Potentially carcinogenic compounds may cause cancer through direct DNA damage or through indirect cellular or physiological effects. To study possible carcinogens, the fields of endocrinology, genetics, epigenetics, medicine, environmental health, toxicology, pharmacology and oncology must be considered. Disruptive chemicals may also contribute to multiple stages of tumor development through effects on the tumor microenvironment. In turn, the tumor microenvironment consists of a complex interaction among blood vessels that feed the tumor, the extracellular matrix that provides structural and biochemical support, signaling molecules that send messages and soluble factors such as cytokines. The tumor microenvironment also consists of many host cellular effectors including multipotent stromal cells/mesenchymal stem cells, fibroblasts, endothelial cell precursors, antigen-presenting cells, lymphocytes and innate immune cells. Carcinogens can influence the tumor microenvironment through effects on epithelial cells, the most common origin of cancer, as well as on stromal cells, extracellular matrix components and immune cells. Here, we review how environmental exposures can perturb the tumor microenvironment. We suggest a role for disrupting chemicals such as nickel chloride, Bisphenol A, butyltins, methylmercury and paraquat as well as more traditional carcinogens, such as radiation, and pharmaceuticals, such as diabetes medications, in the disruption of the tumor microenvironment. Further studies interrogating the role of chemicals and their mixtures in dose-dependent effects on the tumor microenvironment could have important general mechanistic implications for the etiology and prevention of tumorigenesis.

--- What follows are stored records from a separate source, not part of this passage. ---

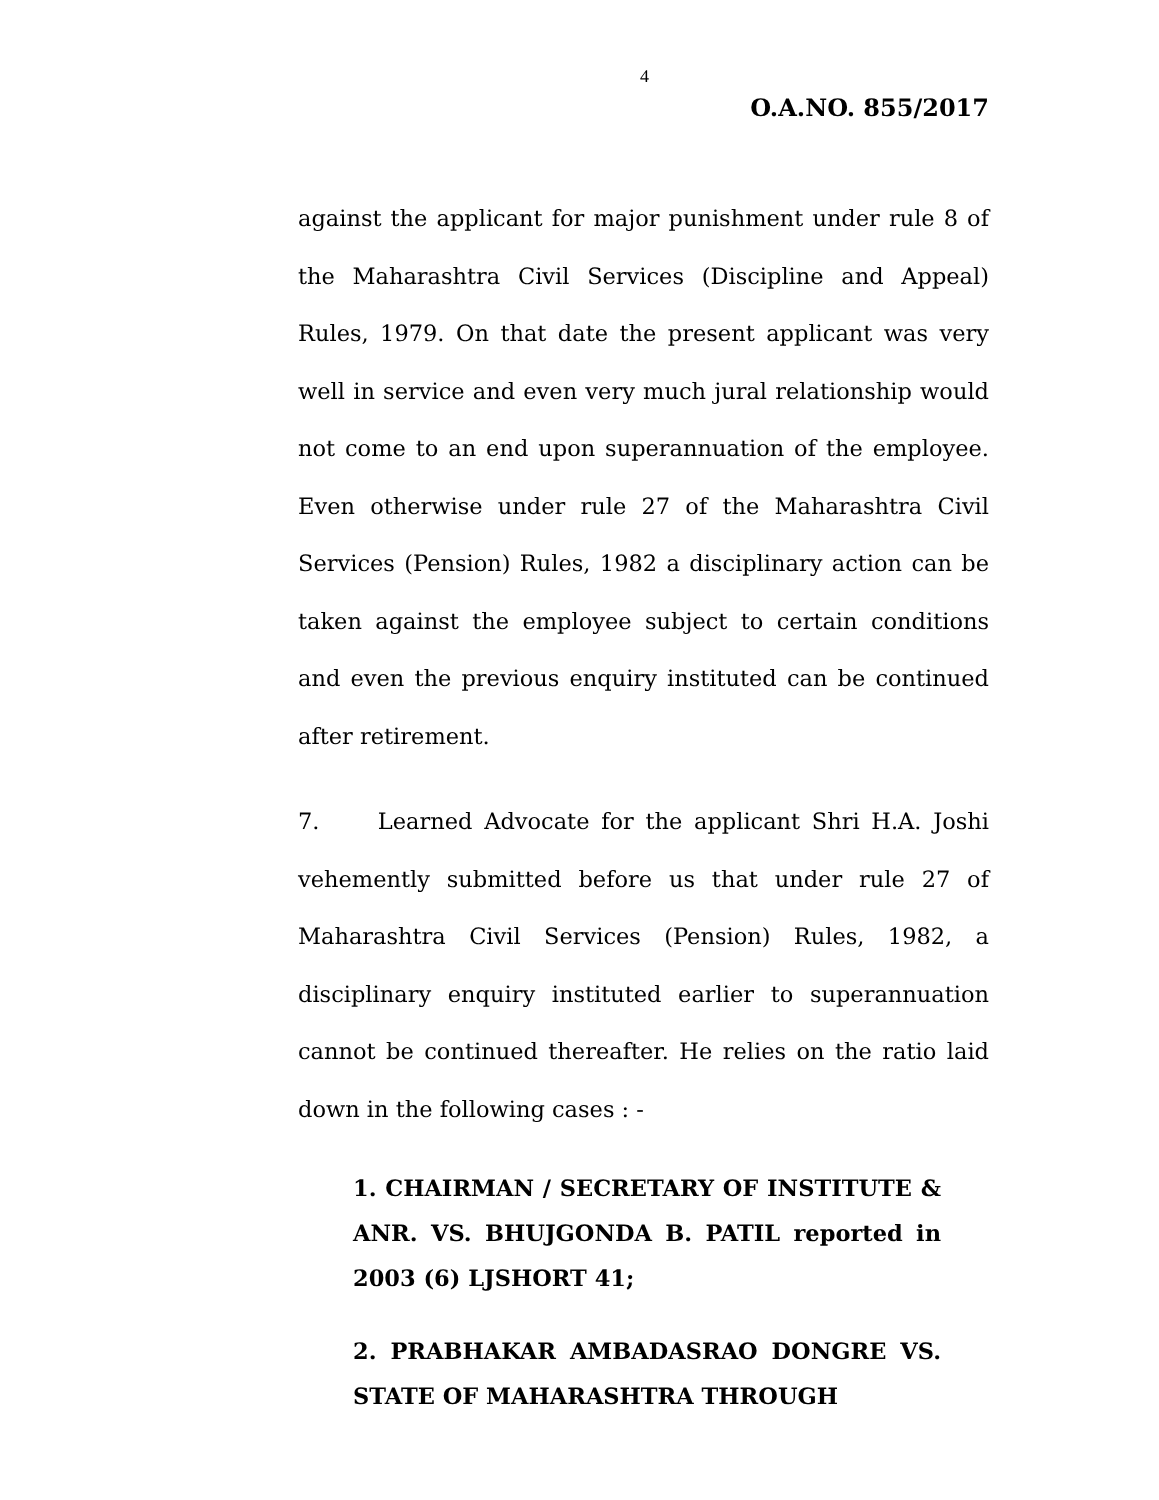4
O.A.NO. 855/2017
against the applicant for major punishment under rule 8 of the Maharashtra Civil Services (Discipline and Appeal) Rules, 1979. On that date the present applicant was very well in service and even very much jural relationship would not come to an end upon superannuation of the employee. Even otherwise under rule 27 of the Maharashtra Civil Services (Pension) Rules, 1982 a disciplinary action can be taken against the employee subject to certain conditions and even the previous enquiry instituted can be continued after retirement.
7. Learned Advocate for the applicant Shri H.A. Joshi vehemently submitted before us that under rule 27 of Maharashtra Civil Services (Pension) Rules, 1982, a disciplinary enquiry instituted earlier to superannuation cannot be continued thereafter. He relies on the ratio laid down in the following cases : -
1. CHAIRMAN / SECRETARY OF INSTITUTE & ANR. VS. BHUJGONDA B. PATIL reported in 2003 (6) LJSHORT 41;
2. PRABHAKAR AMBADASRAO DONGRE VS. STATE OF MAHARASHTRA THROUGH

Lifestyle factors are responsible for a considerable portion of cancer incidence worldwide, but credible estimates from the World Health Organization and the International Agency for Research on Cancer (IARC) suggest that the fraction of cancers attributable to toxic environmental exposures is between 7% and 19%. To explore the hypothesis that low-dose exposures to mixtures of chemicals in the environment may be combining to contribute to environmental carcinogenesis, we reviewed 11 hallmark phenotypes of cancer, multiple priority target sites for disruption in each area and prototypical chemical disruptors for all targets, this included dose-response characterizations, evidence of low-dose effects and cross-hallmark effects for all targets and chemicals. In total, 85 examples of chemicals were reviewed for actions on key pathways/mechanisms related to carcinogenesis. Only 15% (13/85) were found to have evidence of a dose-response threshold, whereas 59% (50/85) exerted low-dose effects. No dose-response information was found for the remaining 26% (22/85). Our analysis suggests that the cumulative effects of individual (non-carcinogenic) chemicals acting on different pathways, and a variety of related systems, organs, tissues and cells could plausibly conspire to produce carcinogenic synergies. Additional basic research on carcinogenesis and research focused on low-dose effects of chemical mixtures needs to be rigorously pursued before the merits of this hypothesis can be further advanced. However, the structure of the World Health Organization International Programme on Chemical Safety 'Mode of Action' framework should be revisited as it has inherent weaknesses that are not fully aligned with our current understanding of cancer biology.